Con Birthing, gli Swans raggiungono quota diciassette nella loro discografia in studio, confermando la loro propensione per opere maestose. I sette brani in scaletta, infatti, si dispiegano in un’ora e cinquantacinque minuti, durante i quali il gruppo newyorkese tocca vette epiche difficilmente raggiungibili, se non da loro stessi e dai Godspeed You! Black Emperor.
Il filo conduttore di questo lavoro è, come suggerisce il titolo, la (ri)nascita, probabilmente anche del gruppo stesso, che non fa sconti a nessuno e si conferma capace di produrre musica straordinaria. Il disco si apre con la lenta e quieta crescita di The Healers, che diventa gradualmente inquietante e greve, progredendo in modo circolare e ampliandosi in cori lunghissimi nel finale. Michael Gira (nella foto) canta con una voce imperiosa, assertiva e inesorabile, affrontando il tema della maternità da una prospettiva drammatica – quella della perdita di una figlia – attraverso metafore di foreste abitate da lupi e tempeste. Le chitarre si avviluppano su un ritmo apparentemente monotono, creando un’atmosfera epica, degna di una tragedia greca. Il testo esplicita i dolori ancestrali di una madre che perde la figlia, e dopo oltre ventun minuti si ha la sensazione di emergere da una seduta psicoanalitica.
Il brano successivo, I Am a Tower, è lento ma progressivamente vorticoso, greve e sperimentale, con un cambio di registro piuttosto repentino. Le sonorità si fanno più stridenti, e la chitarra si muove libera su una base solida, mentre Gira ripete ossessivamente il titolo, avvicinandosi all’elettronica tedesca degli anni ’70. Il testo oscilla tra il delirio e un flusso di coscienza, in contrasto con un coro femminile messianico, soprattutto quando la batteria frammenta il suono, trascinando il brano verso gli inferi in un caos di colpi, inciampi e rotolamenti.
La title-track, Birthing, è epica e dilatata, con continui cambi di ritmo e registro, martellamenti ossessivi e strutture circolari. Il testo, più che in altri brani, appare straniato e incoerente, quasi delirante. Sulla stessa linea si colloca Red Yellow, sebbene, come spesso accade, ogni delirio affondi le radici in una realtà oggettiva. Qui torna il tema della natalità e del sesso, ma esaminato attraverso la lente della lussuria, che sfocia nel disgusto.

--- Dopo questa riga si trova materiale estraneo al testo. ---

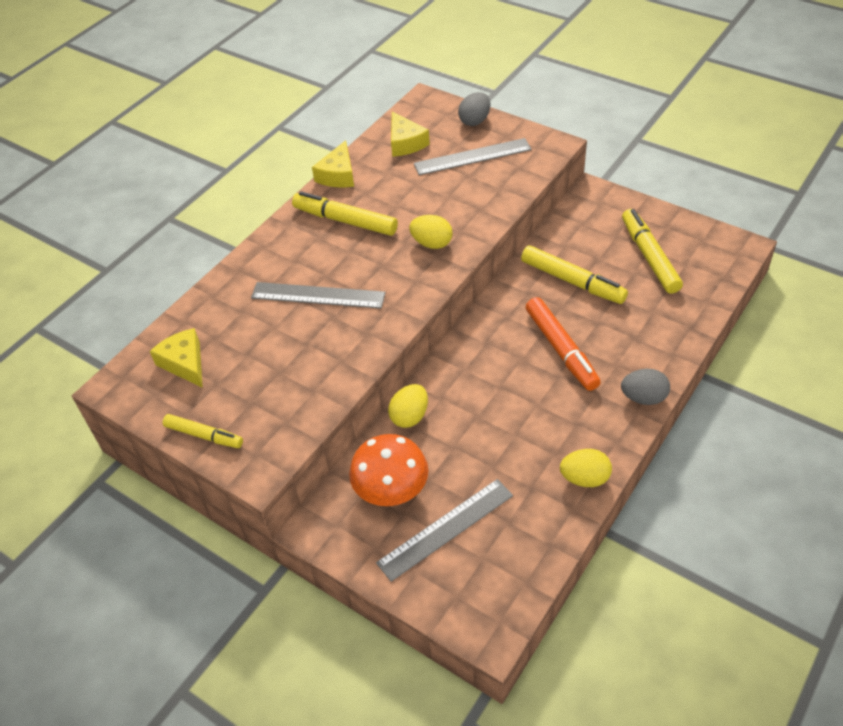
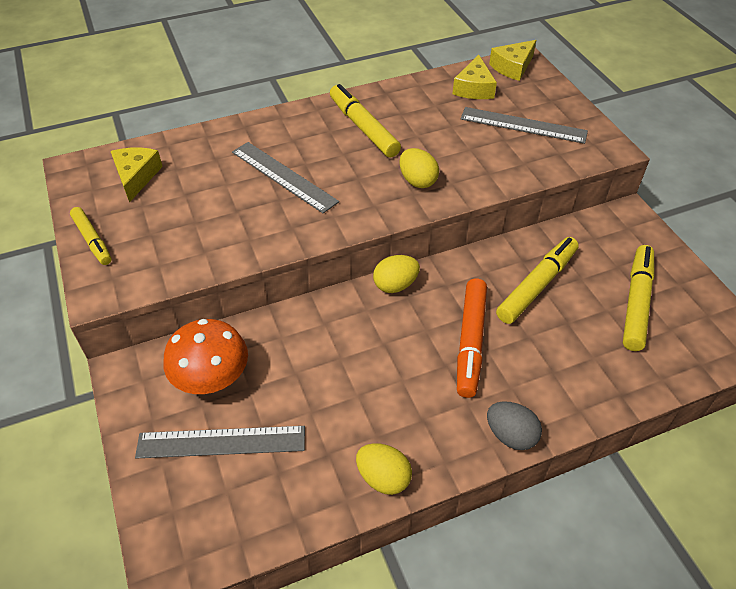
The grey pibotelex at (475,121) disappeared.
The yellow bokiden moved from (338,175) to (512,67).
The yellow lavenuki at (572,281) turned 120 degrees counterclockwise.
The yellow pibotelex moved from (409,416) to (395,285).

Guardian Spirit spiazza per l’uso di uno strumento a fiato che si inerpica nel free jazz, su una ritmica costante e decadente che ricorda i Bad Seeds, grazie alla sua epicità e grevità. Il testo è ermetico e di difficile interpretazione, con passaggi bruschi da un’immagine all’altra.
Di tutt’altro approccio è The Merge, che vanta il testo più profondo del disco, quasi una poesia. Il brano inizia con un vortice elettronico per poi evolversi in sperimentazioni flebili ma tese, mantenendo un’atmosfera soffusa, con cori evocativi e un ritmo rilassato.
La conclusiva (Rope) Away è morbida e avvolgente, lunga e caratterizzata da un lento crescendo che si intensifica, tra evoluzioni free jazz e sperimentalismo noise. Passano gli anni, ma Gira continua a rinascere.